*Trecho do documento*.

--

O impacto da notícia sobre o desabamento, nesta semana, de mais um edifício em construção na Grande São Paulo leva a memória para vários outros desabamentos na região (inclusive no Itaquerão), assim como no Rio de Janeiro. E ao pensamento de que certamente se deve rever a legislação sobre construções, exigências de fiscalização periódica, etc. Da mesma forma, faz pensar na anunciada – e admirável – disposição da artista Tomie Ohtake, que, do alto dos seus 100 anos, se manifestou imediatamente pronta a refazer sua obra de 720 metros quadrados atingida no incêndio no Memorial da América Latina.

São pessoas assim que convidam a não desistir de mudanças, ainda que o quadro geral seja mais do que preocupante. Gente também como Fernanda Montenegro, que, ao receber o Prêmio Emmy de melhor atriz, aos 84 anos, se diz imediatamente disposta a partir em busca de outras realizações. A mesma Fernanda que em 1985, em entrevista ao autor destas linhas para um balanço do ano na área cultural no País, perguntada se não havia razões para descrença, ou qual teria sido o maior acontecimento no ano, não hesitou: “O maior acontecimento cultural do ano foi o enterro de Tancredo Neves – 1 milhão de pessoas na rua, sem nenhum comando ou controle de fora, correndo atrás do caixão do seu líder. Isso não é admirável, não é a cultura de um povo?”.

--

*Lista de atividades*.
a) Segundo o trecho do documento, com quantos anos Fernanda Montenegro recebeu o Prêmio Emmy de melhor atriz?
b) Reproduza fielmente a passagem do trecho do documento de "O impacto da" a "da América Latina.".

*Itens de dados*.

--

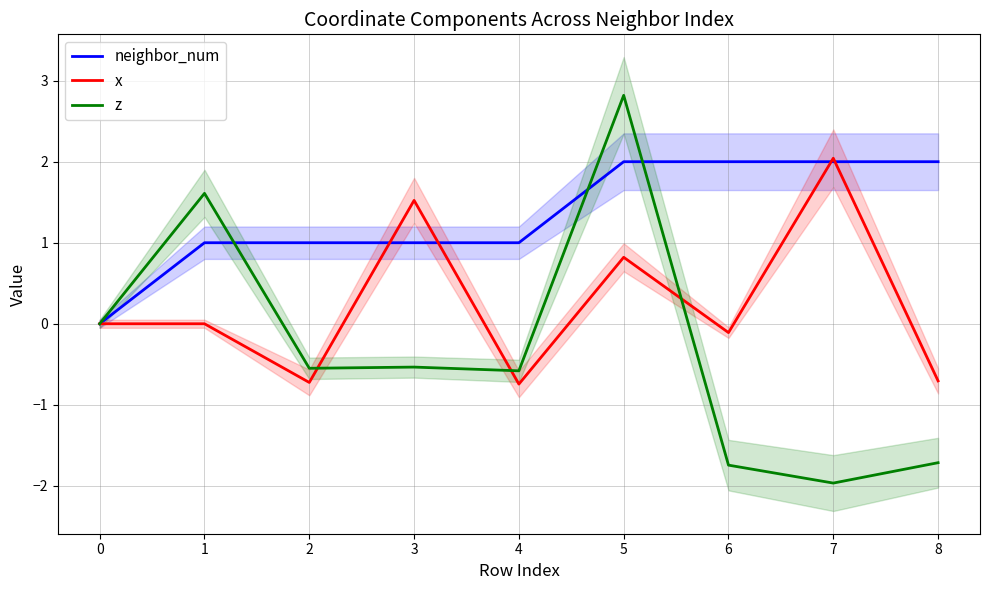

How many values in z are above zero?

2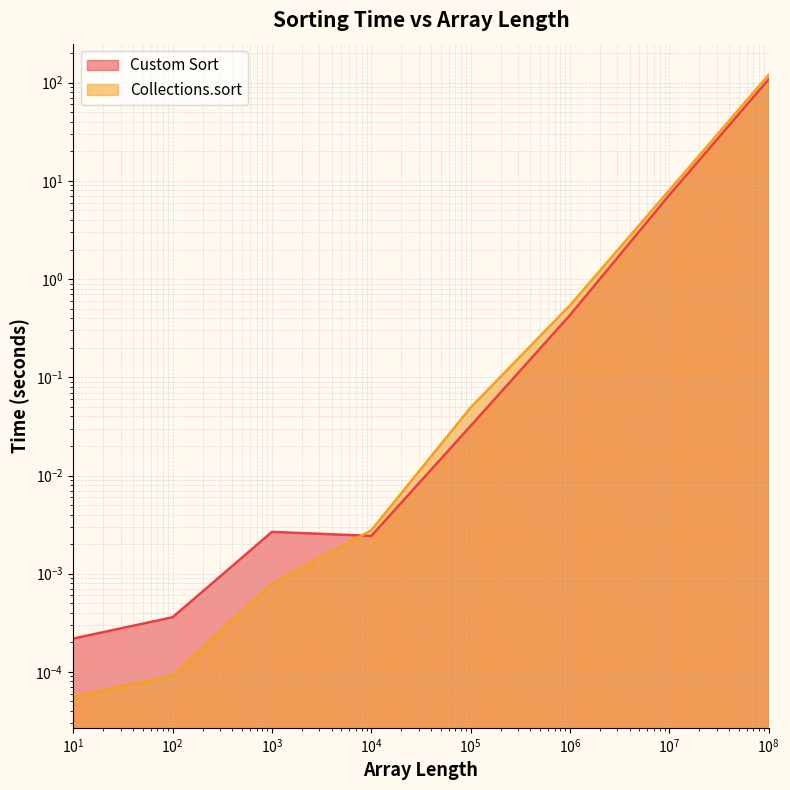

What is the difference between the second highest and minimum values in the Custom Sort series?

7.2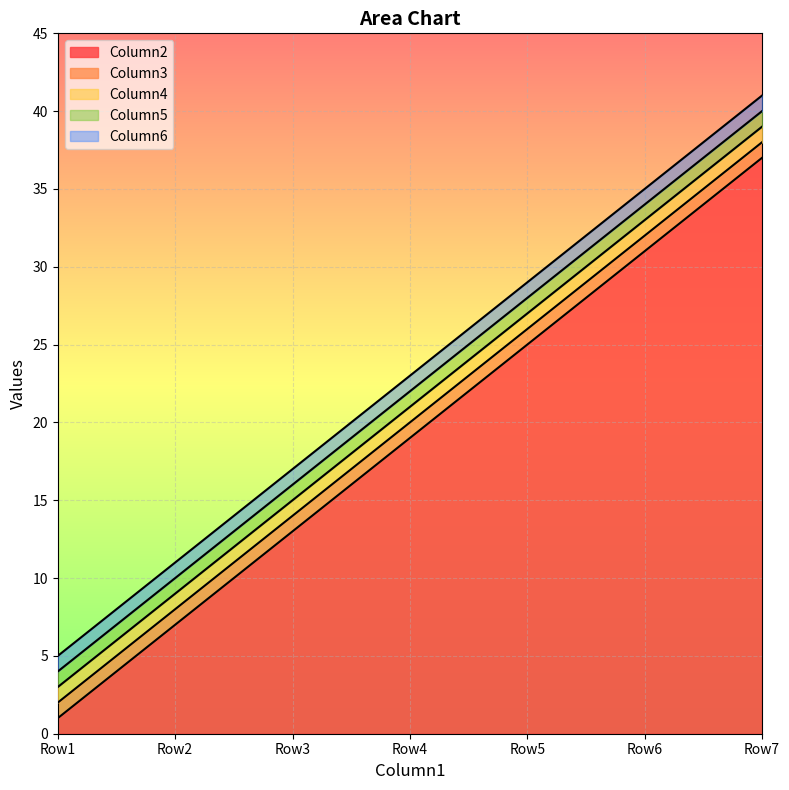

At Row4, list the series in order from largest to smallest.

Column6, Column5, Column4, Column3, Column2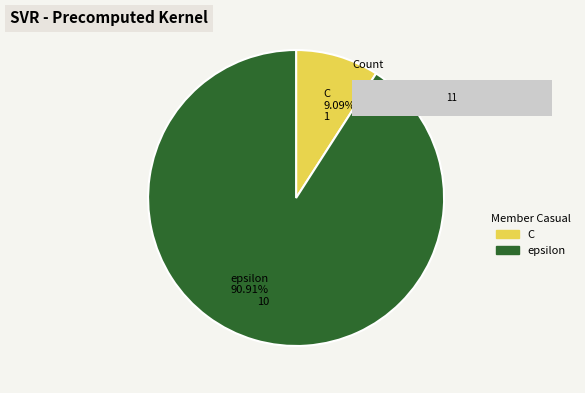

What is the smallest slice in the pie chart?

C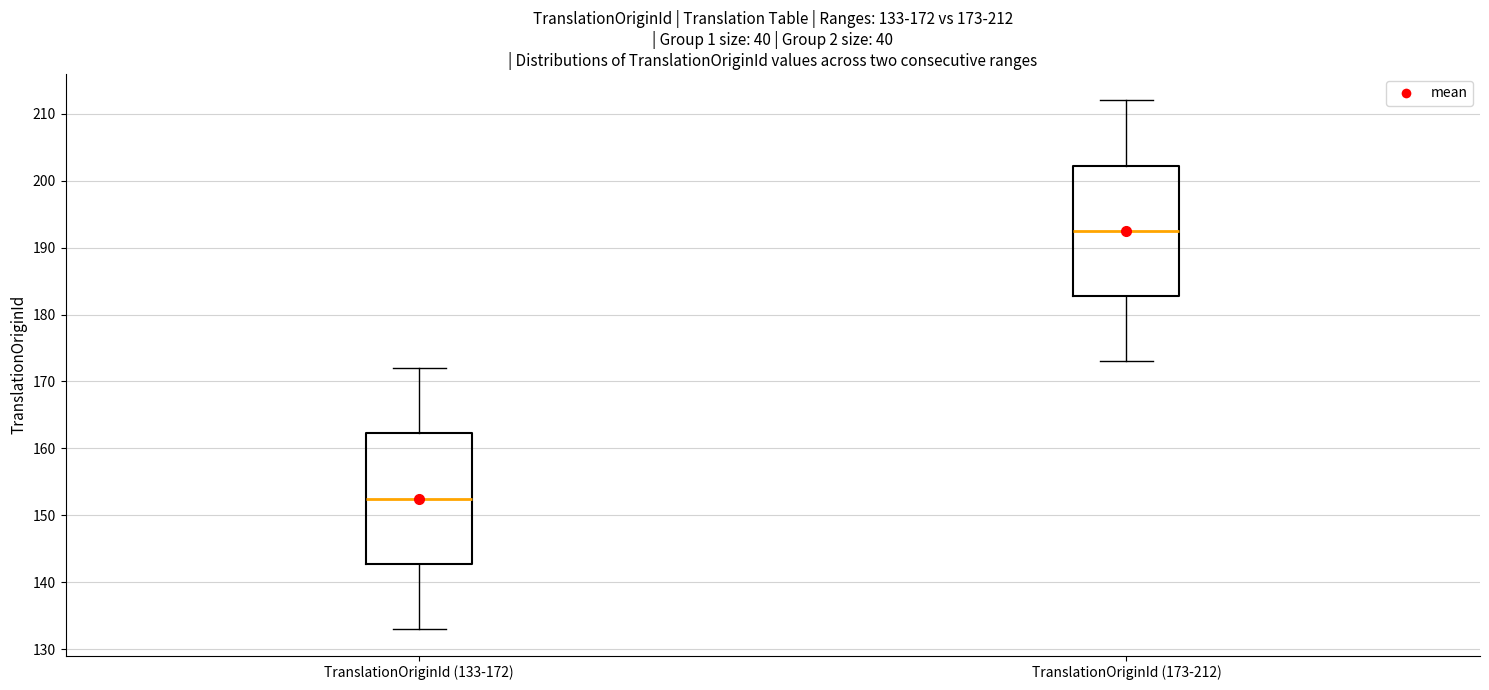

Which box's median line is the lowest?

TranslationOriginId (133-172)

--

*Resultados por tarefa*.
a) Com 84 anos.

b)
O impacto da notícia sobre o desabamento, nesta semana, de mais um edifício em construção na Grande São Paulo leva a memória para vários outros desabamentos na região (inclusive no Itaquerão), assim como no Rio de Janeiro. E ao pensamento de que certamente se deve rever a legislação sobre construções, exigências de fiscalização periódica, etc. Da mesma forma, faz pensar na anunciada – e admirável – disposição da artista Tomie Ohtake, que, do alto dos seus 100 anos, se manifestou imediatamente pronta a refazer sua obra de 720 metros quadrados atingida no incêndio no Memorial da América Latina.